A l’Ecole polytechnique de Lausanne, la réflexion est bien avancée. La haute école veut se donner d’un cadre formel sur le nombre maximum de cours enseignés en anglais pour l’obtention du bachelor: un ou deux cours sont admis au maximum en première année et ils atteignent presque la moitié en troisième année.

«Nous voulons préparer les étudiants et être sûrs qu’ils maîtrisent suffisamment l’anglais pour être le plus à l’aise possible lorsqu’ils passent au master», explique Lionel Pousaz, porte-parole de l’EPFL, où l’anglais est la langue principale pour les branches techniques et scientifiques.

A l’Université de Berne (15 cursus en anglais, des sciences du climat aux statistiques en passant par la philosophie politique, la philosophie du droit et la philosophie économique), un service de soutien linguistique a été mis en place, le «service académique d’anglais» (AES).

Le service propose des cours d’écriture, d’expression orale et de présentation. Les étudiants de toutes les branches peuvent y participer.
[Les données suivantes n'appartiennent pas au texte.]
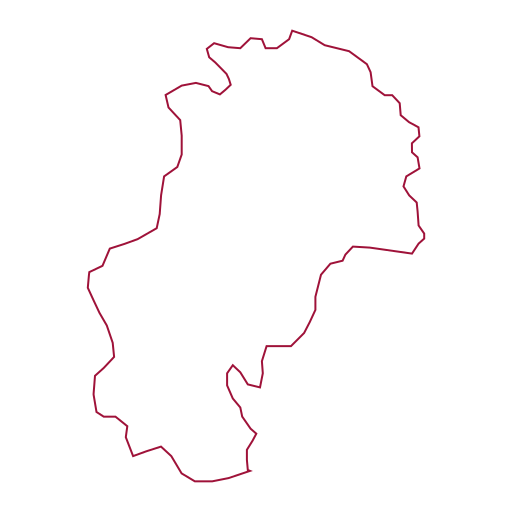 outline of Gimcheon-si, North Gyeongsang, South Korea
{"feature_id": "91817680B51485783996699", "entity_name": "Gimcheon-si", "entity_type": "district", "adm_level": 2, "iso_a3": "KOR", "parent_name": "South Korea", "parent_adm1": "North Gyeongsang", "projection": "equal_earth", "projection_center": [128.084, 36.038], "detail": "fine", "context": "isolated", "style": "outline", "palette": "rose", "viewbox_px": 512, "rotation_deg": 0, "n_neighbors": 0, "source": "geoboundaries", "source_scale": "gbopen_adm2", "svg_char_len": 1527}
<svg xmlns="http://www.w3.org/2000/svg" viewBox="0 0 512 512"><path d="M214.1,43.2L206.8,48.9L209.2,57.3L215.2,62.4L226.5,73.9L228.9,79.0L230.7,84.8L225.3,89.9L219.9,94.4L212.1,91.2L208.5,86.1L195.9,82.9L181.7,85.6L165.6,95.0L168.5,107.5L180.2,120.1L181.7,135.7L181.7,154.5L177.3,167.0L164.1,176.4L161.1,195.2L159.7,214.1L156.7,228.2L137.7,239.1L124.5,243.9L109.8,248.6L102.5,265.8L89.3,272.1L88.9,275.5L87.8,287.8L93.6,300.4L99.5,312.9L106.8,325.5L112.7,342.8L114.1,356.9L103.8,367.9L95.0,375.8L93.6,393.7L93.6,394.7L96.5,412.0L103.8,416.7L115.5,416.7L127.3,426.2L125.8,437.2L133.1,456.1L146.3,451.3L161.0,446.6L171.3,456.1L181.6,473.4L194.8,481.3L212.4,481.3L228.5,478.1L250.0,470.9L247.8,470.0L246.9,459.9L246.9,449.8L252.5,440.8L256.3,433.7L250.6,428.7L242.2,416.6L240.3,407.5L232.8,398.5L227.1,385.4L227.1,373.3L232.8,365.2L240.3,372.3L247.8,384.4L260.0,387.4L262.8,373.3L261.9,361.2L266.6,346.1L278.8,346.1L291.0,346.1L304.1,333.0L309.8,322.0L315.4,309.9L315.4,296.8L321.0,274.7L330.4,263.7L342.6,260.7L345.4,254.6L352.9,246.6L369.8,247.6L383.9,249.6L412.0,253.6L418.6,243.6L424.2,238.6L424.2,233.6L418.6,225.5L417.6,211.5L416.7,202.5L409.2,195.4L403.5,186.4L406.3,176.4L419.5,168.4L417.6,157.3L412.0,152.3L411.9,143.3L419.4,136.3L418.5,127.3L409.1,122.2L400.7,115.2L399.7,103.2L392.2,95.2L384.7,95.2L372.5,86.2L370.6,72.2L366.9,64.2L349.1,51.2L324.7,45.2L311.6,37.2L292.2,30.7L289.1,39.2L276.9,48.2L265.6,48.2L261.9,39.2L250.6,38.2L240.3,48.2L228.1,47.2L214.1,43.2Z" fill="none" stroke="#9f1239" stroke-width="2"/></svg>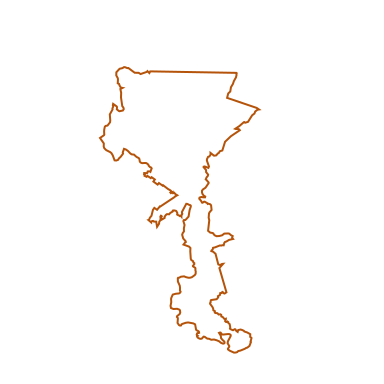 outline of Santa María Petapa, Oaxaca, Mexico, rotated 118°
{"feature_id": "50627088B19284928966846", "entity_name": "Santa María Petapa", "entity_type": "district", "adm_level": 2, "iso_a3": "MEX", "parent_name": "Mexico", "parent_adm1": "Oaxaca", "projection": "natural_earth1", "projection_center": [-95.032, 16.899], "detail": "fine", "context": "isolated", "style": "outline", "palette": "amber", "viewbox_px": 384, "rotation_deg": 118, "n_neighbors": 0, "source": "geoboundaries", "source_scale": "gbopen_adm2", "svg_char_len": 6067}
<svg xmlns="http://www.w3.org/2000/svg" viewBox="0 0 384 384"><g transform="rotate(118 192 192)"><path d="M112.4,306.4L113.0,307.3L113.2,309.5L113.6,310.6L115.3,311.6L117.2,313.8L121.8,315.0L124.6,313.6L126.4,310.9L127.6,310.1L130.9,308.6L130.8,307.2L132.1,305.8L133.2,303.9L132.7,302.2L134.7,303.6L137.7,301.1L141.8,299.1L148.9,293.9L149.7,292.2L150.8,291.2L152.5,291.3L154.7,293.9L154.8,294.7L154.3,297.2L152.2,298.1L151.8,298.7L151.2,303.0L152.6,302.6L153.4,301.7L155.6,301.5L156.4,300.9L162.1,301.0L167.3,297.7L169.0,297.1L173.0,297.8L174.2,299.3L175.3,299.6L177.8,298.9L179.7,298.1L182.5,296.4L183.2,296.4L187.5,298.6L190.5,292.7L193.3,291.3L194.5,290.0L195.3,287.4L195.2,282.9L195.5,281.4L196.9,279.1L200.4,275.2L199.8,273.7L198.4,272.4L196.7,272.3L194.4,271.5L190.5,270.9L189.6,271.7L185.8,272.3L185.5,270.2L185.9,267.6L186.9,264.7L187.1,263.0L186.2,260.7L186.9,258.3L187.1,256.7L187.0,255.1L187.6,253.9L189.6,252.4L190.0,251.6L190.1,250.5L189.9,249.5L188.3,246.9L187.9,245.7L188.3,243.5L189.1,242.6L189.7,240.9L189.6,239.5L190.1,238.7L193.7,238.2L193.6,238.8L194.4,240.5L194.7,240.8L196.1,240.4L196.5,240.5L197.7,243.1L198.9,242.6L198.8,241.8L200.0,241.5L199.9,239.2L198.7,239.0L199.1,234.9L197.9,234.6L198.4,230.7L200.9,231.0L201.6,225.8L199.6,225.4L200.2,220.8L199.6,220.7L200.6,214.7L200.7,211.8L201.1,210.5L202.6,210.9L202.9,210.1L201.4,209.1L201.7,209.0L202.0,208.2L201.0,207.5L201.7,205.4L201.8,203.5L204.1,205.0L204.6,205.0L220.3,213.5L220.2,213.7L224.1,214.5L223.7,217.8L226.1,218.1L232.1,216.6L234.4,217.1L236.8,216.9L237.2,217.3L238.0,213.7L237.2,214.0L236.3,213.5L235.8,212.7L236.0,211.7L235.0,209.7L239.1,206.5L235.5,206.2L233.7,206.9L232.0,206.7L230.5,207.1L228.5,208.4L226.7,208.3L227.5,208.0L227.7,207.4L228.4,207.7L230.5,205.7L227.8,204.0L226.5,204.6L224.2,204.2L223.3,203.7L222.4,201.7L220.8,201.4L218.3,199.9L217.9,200.2L217.4,200.2L216.7,199.3L216.2,197.5L216.2,196.9L217.5,195.0L218.8,194.6L219.0,194.2L218.8,192.7L219.0,191.5L218.2,191.0L218.7,189.8L217.8,190.3L215.8,190.3L215.4,190.9L214.3,191.5L205.1,191.5L204.7,190.5L204.7,188.3L204.4,187.2L204.7,186.6L205.5,186.2L209.1,185.6L215.3,183.5L218.9,184.4L219.9,184.8L220.6,186.0L221.7,186.0L224.6,183.1L227.9,182.1L230.6,180.6L232.6,180.9L234.4,180.6L237.2,177.9L238.4,174.6L239.0,174.0L239.4,174.3L242.4,174.8L241.6,168.9L242.2,167.1L245.3,165.6L251.6,161.7L252.4,160.6L252.6,158.5L253.6,157.7L253.7,156.6L254.6,156.1L256.9,156.5L257.2,156.2L257.4,153.6L257.7,153.2L259.6,152.2L260.4,151.4L262.5,150.4L263.9,150.5L267.3,152.1L268.7,153.6L269.4,155.0L270.0,157.3L270.2,159.4L272.0,162.0L273.7,163.1L274.3,164.0L274.9,164.0L277.7,162.4L280.5,158.8L282.2,157.6L284.6,156.4L285.5,155.2L287.0,155.4L287.7,155.9L289.4,158.5L291.6,160.8L292.1,160.8L294.9,160.6L296.2,160.3L299.0,158.6L302.6,157.5L304.3,156.1L304.0,153.4L302.1,150.3L301.8,148.0L302.1,147.1L303.9,145.8L305.5,145.6L308.7,146.9L309.4,146.7L309.9,145.4L310.5,145.0L314.4,143.3L315.6,141.0L315.6,140.0L315.3,139.4L314.9,139.0L313.7,139.1L313.0,138.6L310.4,136.1L309.0,134.2L307.4,129.1L307.4,127.1L311.6,123.8L311.9,123.1L311.9,120.8L312.3,120.1L313.0,119.6L313.5,120.0L313.7,120.7L314.4,121.1L315.7,120.9L316.2,120.3L316.3,119.5L317.0,119.9L317.4,119.5L317.8,118.7L318.0,117.7L317.8,115.9L317.4,115.2L316.8,114.5L314.3,113.9L313.9,112.9L314.3,109.6L313.6,108.1L313.4,105.6L311.9,103.3L311.3,100.5L311.1,97.9L311.6,95.5L311.3,93.3L310.5,92.5L309.9,92.4L308.9,93.2L308.2,95.8L307.4,97.7L305.4,99.1L303.7,102.0L302.9,101.3L302.7,100.8L303.1,99.8L303.6,99.2L303.4,97.8L300.7,93.8L300.0,92.5L299.9,91.4L300.2,90.6L301.3,90.2L306.8,90.2L308.8,89.6L310.6,86.7L311.3,86.5L313.5,86.7L314.1,86.3L314.4,84.2L314.1,79.5L313.2,78.0L312.1,76.9L310.7,76.5L309.4,74.9L305.7,71.8L304.3,71.0L303.4,70.1L301.0,69.0L296.9,69.5L296.8,70.0L293.3,70.8L292.9,71.0L292.6,72.6L290.2,73.8L290.1,77.3L290.6,80.3L290.2,81.1L290.3,82.8L290.6,84.5L292.2,86.4L294.1,86.0L293.9,87.6L292.9,89.2L293.2,90.0L294.7,90.8L294.9,91.3L295.0,93.9L294.8,94.4L293.5,94.7L291.0,96.7L290.5,98.6L290.1,99.3L289.8,99.3L289.7,100.0L290.6,100.5L290.8,101.2L290.4,102.2L288.3,102.4L288.0,102.6L288.8,103.2L288.8,104.1L288.0,106.0L288.1,107.7L286.8,108.5L286.7,109.0L286.7,109.6L287.7,111.0L287.1,112.6L287.9,114.7L287.5,115.5L286.5,115.8L286.4,117.6L285.0,118.6L284.1,119.7L282.2,123.6L281.6,123.9L280.9,123.7L279.4,124.4L278.4,124.4L275.1,119.9L272.8,119.4L271.8,120.2L269.9,119.0L268.0,119.6L267.4,118.5L266.0,118.3L266.0,117.5L266.4,117.1L266.5,115.9L266.3,115.5L264.4,114.5L246.3,132.1L240.8,130.8L241.4,131.7L243.1,132.8L243.5,133.6L243.6,134.8L235.5,142.2L234.8,145.3L235.1,147.2L234.6,147.3L232.9,146.8L231.4,147.2L230.1,145.7L226.1,142.3L225.5,140.9L224.7,140.2L224.2,139.0L221.8,139.6L220.6,139.4L219.6,138.4L216.9,136.8L214.2,133.7L213.6,135.1L211.8,135.4L211.8,137.5L211.3,139.5L211.6,140.6L213.6,144.0L216.1,145.1L218.1,147.3L219.5,149.6L219.6,151.6L219.1,153.1L218.6,153.6L218.5,154.5L219.3,156.8L218.7,159.6L208.8,163.5L206.9,165.2L203.0,166.9L201.8,167.0L198.6,166.3L194.8,168.9L194.3,170.0L194.7,172.4L195.1,172.6L194.7,173.3L194.6,176.3L195.0,176.9L196.5,177.6L196.7,178.1L195.3,180.3L194.8,182.0L194.2,182.6L193.4,182.7L192.0,181.4L191.3,179.3L190.6,178.0L189.8,178.2L189.7,179.9L188.9,181.7L187.7,183.0L186.1,183.8L184.5,183.5L181.9,182.1L176.4,181.5L175.8,181.8L174.5,185.1L174.4,185.8L172.3,186.0L170.3,185.6L169.1,185.9L167.8,188.9L166.0,189.9L164.6,193.5L164.2,193.6L163.5,192.8L163.0,188.9L161.5,189.0L157.3,193.6L156.0,194.2L153.4,194.3L152.5,193.4L151.2,193.2L150.2,193.2L148.8,194.0L149.6,189.6L148.3,187.8L145.9,187.3L144.8,186.6L143.0,186.6L141.1,184.7L132.1,186.4L124.4,183.8L115.0,178.8L114.6,179.7L114.7,180.9L115.8,182.9L115.9,183.5L111.7,181.2L106.0,179.0L105.7,178.7L105.9,177.6L103.8,175.5L96.0,174.9L93.4,173.7L91.3,174.0L88.6,172.8L87.7,171.6L87.4,174.4L92.4,205.2L88.0,206.3L85.3,205.4L81.2,206.8L77.3,206.6L74.5,207.1L70.2,207.0L67.8,207.6L66.5,208.5L66.1,208.4L66.0,208.8L105.1,285.5L107.0,285.5L106.2,288.1L106.9,288.2L107.4,288.5L112.0,292.8L111.8,295.0L113.6,298.6L112.4,306.4Z" fill="none" stroke="#b45309" stroke-width="2"/></g></svg>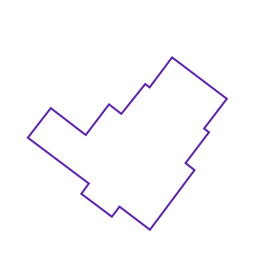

Simon Milligan, enseignant de l’AES, précise que les étudiants arrivent en général avec un bon niveau d’anglais. Le défi est le temps à disposition. Les étudiants en sciences naturelles ont la charge la plus élevée en anglais. Certains départements scientifiques ont rendu les classes d’AES, une fois par semaine, obligatoires pour leurs étudiants.

Un équilibre à trouver

Mais cette évolution ne fait pas que des heureux, surtout en sciences sociales. «Les gens craignent que l’anglais ne soit une perte, explique Sabina Schaffner. Selon eux, faire des recherches en une seule langue comporte le risque de rater des choses, de manquer des nuances de sens.»

Certains politiciens s’inquiètent aussi de préserver l’héritage linguistique suisse. Le socialiste neuchâtelois Didier Berberat, actif au sein de l’Assemblée parlementaire de la francophonie, a récemment déclaré au journal Le Courrier que la politique linguistique de l’EPF de Lausanne était une «dérive dangereuse» et qu’un précédent avait été créé.

Le sénateur souligne le fait que les demandes déposées au Fonds national suisse de la recherche scientifique (FNS) doivent déjà être en anglais. «Dans plusieurs universités cantonales, les noms des recherches et des diplôme ne sont plus donnés qu’en anglais», critique-t-il.

Mais Lionel Pousaz souligne que l’EPFL a l’intention de préserver ses racines francophones. «Il s’agit de trouver un équilibre, de garder notre identité francophone et trouver une limite, tout en expliquant les raisons pour lesquelles nous devons enseigner en anglais», ajoute le porte-parole.

«Oui, c’est un équilibre délicat pour le débat sur les langues en Suisse, renchérit Sabina Schaffner. L’anglais est une lingua franca dans le contexte multilingue international et il est important de conserver d’autres traditions linguistiques et voir ce que la recherche nous offre dans ces langues.»

«Nous devons accepter le fait que l’anglais va devenir de plus en plus important, à long terme, même en sciences humaines», conclut la spécialiste.